◆ MATERIAL FOR THIS EXERCISE
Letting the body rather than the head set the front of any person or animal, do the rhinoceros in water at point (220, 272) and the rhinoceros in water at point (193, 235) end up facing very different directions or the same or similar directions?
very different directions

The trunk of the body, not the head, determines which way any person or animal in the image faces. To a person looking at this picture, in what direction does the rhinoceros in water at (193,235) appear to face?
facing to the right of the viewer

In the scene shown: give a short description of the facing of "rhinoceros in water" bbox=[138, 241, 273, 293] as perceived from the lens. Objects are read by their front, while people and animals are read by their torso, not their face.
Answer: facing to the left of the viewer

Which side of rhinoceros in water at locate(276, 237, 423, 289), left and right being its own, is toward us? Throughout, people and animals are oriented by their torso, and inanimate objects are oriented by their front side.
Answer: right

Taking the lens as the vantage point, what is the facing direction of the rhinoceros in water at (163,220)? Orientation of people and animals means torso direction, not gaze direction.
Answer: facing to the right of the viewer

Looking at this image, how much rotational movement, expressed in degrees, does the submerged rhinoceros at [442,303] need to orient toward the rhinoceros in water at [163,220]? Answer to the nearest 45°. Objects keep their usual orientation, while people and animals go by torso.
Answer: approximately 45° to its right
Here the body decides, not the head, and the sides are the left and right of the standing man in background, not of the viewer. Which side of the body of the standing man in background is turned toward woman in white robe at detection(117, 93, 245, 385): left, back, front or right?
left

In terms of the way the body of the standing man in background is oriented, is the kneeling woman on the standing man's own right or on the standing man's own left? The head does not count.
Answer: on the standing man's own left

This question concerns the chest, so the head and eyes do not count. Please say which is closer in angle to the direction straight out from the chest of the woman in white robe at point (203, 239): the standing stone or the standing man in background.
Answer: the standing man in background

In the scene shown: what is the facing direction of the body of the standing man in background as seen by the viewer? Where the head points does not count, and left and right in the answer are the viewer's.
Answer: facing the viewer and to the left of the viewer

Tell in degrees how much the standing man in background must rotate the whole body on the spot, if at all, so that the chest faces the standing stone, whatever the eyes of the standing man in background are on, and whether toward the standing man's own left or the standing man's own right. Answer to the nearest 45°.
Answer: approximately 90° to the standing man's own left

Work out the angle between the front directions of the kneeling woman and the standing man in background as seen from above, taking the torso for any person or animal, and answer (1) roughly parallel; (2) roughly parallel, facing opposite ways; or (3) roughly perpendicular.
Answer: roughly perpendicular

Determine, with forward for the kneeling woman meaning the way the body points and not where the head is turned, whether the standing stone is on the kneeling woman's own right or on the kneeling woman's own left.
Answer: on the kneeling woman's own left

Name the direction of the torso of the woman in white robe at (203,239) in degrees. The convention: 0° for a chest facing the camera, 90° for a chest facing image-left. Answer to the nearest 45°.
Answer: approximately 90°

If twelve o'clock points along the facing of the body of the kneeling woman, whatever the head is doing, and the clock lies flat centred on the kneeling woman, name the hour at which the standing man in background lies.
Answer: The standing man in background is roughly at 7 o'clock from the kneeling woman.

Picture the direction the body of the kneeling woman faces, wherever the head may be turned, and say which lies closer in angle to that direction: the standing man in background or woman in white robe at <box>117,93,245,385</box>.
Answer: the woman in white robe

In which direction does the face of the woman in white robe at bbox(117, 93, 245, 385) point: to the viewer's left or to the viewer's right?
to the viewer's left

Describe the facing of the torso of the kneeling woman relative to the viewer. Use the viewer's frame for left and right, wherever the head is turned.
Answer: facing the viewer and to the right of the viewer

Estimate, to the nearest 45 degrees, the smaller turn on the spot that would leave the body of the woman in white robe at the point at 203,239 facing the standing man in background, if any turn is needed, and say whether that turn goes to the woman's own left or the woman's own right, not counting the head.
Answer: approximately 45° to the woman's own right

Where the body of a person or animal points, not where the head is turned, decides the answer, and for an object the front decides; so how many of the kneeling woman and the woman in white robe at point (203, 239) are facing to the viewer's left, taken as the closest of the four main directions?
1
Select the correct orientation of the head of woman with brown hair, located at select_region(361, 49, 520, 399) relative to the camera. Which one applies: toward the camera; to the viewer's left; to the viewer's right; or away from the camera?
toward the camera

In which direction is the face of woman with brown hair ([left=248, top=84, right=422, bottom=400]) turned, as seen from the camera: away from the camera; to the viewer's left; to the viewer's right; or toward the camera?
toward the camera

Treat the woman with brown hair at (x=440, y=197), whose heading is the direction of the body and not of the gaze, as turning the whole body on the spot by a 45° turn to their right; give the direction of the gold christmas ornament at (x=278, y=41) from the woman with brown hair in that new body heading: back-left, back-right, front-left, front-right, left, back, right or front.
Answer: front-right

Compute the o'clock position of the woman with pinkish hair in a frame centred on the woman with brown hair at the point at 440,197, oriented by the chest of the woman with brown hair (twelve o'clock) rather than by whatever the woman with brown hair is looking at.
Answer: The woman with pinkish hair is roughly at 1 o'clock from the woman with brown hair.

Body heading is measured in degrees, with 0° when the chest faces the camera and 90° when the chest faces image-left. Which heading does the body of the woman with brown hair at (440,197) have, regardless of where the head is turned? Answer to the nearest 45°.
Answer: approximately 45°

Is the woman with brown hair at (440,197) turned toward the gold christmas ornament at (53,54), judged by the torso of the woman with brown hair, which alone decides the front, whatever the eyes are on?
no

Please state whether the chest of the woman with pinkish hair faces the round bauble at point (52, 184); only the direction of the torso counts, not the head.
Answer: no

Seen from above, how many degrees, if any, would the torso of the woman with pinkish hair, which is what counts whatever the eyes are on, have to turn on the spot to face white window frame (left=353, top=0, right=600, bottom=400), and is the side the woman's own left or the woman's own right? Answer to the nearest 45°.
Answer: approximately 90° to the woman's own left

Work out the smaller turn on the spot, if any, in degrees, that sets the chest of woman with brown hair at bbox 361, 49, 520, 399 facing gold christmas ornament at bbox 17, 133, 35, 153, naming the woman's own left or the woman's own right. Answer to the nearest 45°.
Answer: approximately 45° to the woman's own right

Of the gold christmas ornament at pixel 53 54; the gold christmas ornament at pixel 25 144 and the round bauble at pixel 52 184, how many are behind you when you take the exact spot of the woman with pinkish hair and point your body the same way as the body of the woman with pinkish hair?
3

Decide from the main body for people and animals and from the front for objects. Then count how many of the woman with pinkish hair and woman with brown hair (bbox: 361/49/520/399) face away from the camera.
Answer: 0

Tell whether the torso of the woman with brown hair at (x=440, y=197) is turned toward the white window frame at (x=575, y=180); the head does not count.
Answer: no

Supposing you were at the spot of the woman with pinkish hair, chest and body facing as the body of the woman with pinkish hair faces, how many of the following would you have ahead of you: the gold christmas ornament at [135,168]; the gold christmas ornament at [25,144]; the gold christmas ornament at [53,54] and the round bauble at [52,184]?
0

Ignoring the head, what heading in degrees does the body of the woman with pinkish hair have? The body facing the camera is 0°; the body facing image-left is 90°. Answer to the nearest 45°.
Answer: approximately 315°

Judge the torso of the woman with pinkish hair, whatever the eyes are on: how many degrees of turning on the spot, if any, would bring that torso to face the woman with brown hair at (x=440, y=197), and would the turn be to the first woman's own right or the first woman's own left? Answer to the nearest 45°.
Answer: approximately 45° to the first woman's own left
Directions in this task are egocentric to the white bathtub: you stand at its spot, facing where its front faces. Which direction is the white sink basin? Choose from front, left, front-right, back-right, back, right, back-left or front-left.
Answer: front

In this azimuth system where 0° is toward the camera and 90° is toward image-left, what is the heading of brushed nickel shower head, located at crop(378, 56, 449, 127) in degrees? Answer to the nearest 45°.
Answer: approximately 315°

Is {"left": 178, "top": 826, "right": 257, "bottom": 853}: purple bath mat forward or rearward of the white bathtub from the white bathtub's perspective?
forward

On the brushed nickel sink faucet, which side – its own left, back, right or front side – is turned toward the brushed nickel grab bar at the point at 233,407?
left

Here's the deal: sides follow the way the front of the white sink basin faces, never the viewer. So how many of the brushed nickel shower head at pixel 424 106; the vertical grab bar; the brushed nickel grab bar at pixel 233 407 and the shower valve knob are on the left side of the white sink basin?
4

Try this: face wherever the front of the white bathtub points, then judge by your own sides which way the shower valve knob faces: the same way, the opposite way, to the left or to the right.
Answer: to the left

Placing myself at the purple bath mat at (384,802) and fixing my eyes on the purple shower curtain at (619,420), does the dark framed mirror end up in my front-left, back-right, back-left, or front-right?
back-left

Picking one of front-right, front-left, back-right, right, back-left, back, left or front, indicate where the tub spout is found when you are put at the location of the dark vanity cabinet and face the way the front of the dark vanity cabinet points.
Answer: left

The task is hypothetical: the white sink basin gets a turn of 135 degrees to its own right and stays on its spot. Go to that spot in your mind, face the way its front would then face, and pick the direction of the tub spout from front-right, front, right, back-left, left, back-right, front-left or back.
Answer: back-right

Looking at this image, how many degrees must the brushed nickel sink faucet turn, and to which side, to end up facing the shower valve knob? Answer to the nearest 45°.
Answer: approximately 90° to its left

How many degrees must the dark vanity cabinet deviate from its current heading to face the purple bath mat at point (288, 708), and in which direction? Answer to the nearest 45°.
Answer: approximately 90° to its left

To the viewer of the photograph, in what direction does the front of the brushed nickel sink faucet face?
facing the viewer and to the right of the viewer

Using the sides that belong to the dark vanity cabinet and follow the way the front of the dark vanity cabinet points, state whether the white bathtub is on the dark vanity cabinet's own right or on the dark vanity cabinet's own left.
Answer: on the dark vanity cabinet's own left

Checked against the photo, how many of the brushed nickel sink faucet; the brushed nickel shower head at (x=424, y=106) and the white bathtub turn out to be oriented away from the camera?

◆ WHAT TO WORK ON
Starting at the line that contains "Looking at this image, how many" and continuing through the end of the data, rewrite each non-blank line as a row of a Markdown table. Use two columns: "Row" for a running number and "Entry" for the line itself.

◆ YOUR RESPONSE
| Row | Entry |
|---|---|
| 1 | Looking at this image, how many degrees must the brushed nickel sink faucet turn, and to which side, to end up facing the shower valve knob? Answer to the nearest 45°. |
| 2 | Answer: approximately 90° to its left |
| 3 | How many degrees must the dark vanity cabinet deviate from its current heading to face the purple bath mat at point (288, 708), and in which direction? Answer to the nearest 45°. |
| 4 | Answer: approximately 90° to its left |
| 5 | To the viewer of the photograph, in what direction does the front of the brushed nickel sink faucet face? |
| 6 | facing the viewer and to the right of the viewer |
| 7 | Using the sides that belong to the dark vanity cabinet and follow the way the front of the dark vanity cabinet points, state whether the white bathtub is on the dark vanity cabinet's own right or on the dark vanity cabinet's own left. |
| 8 | Answer: on the dark vanity cabinet's own left |
| 9 | Checked against the photo, how many of the brushed nickel sink faucet; the brushed nickel shower head at (x=424, y=106) and the white bathtub turn out to be oriented away from the camera? |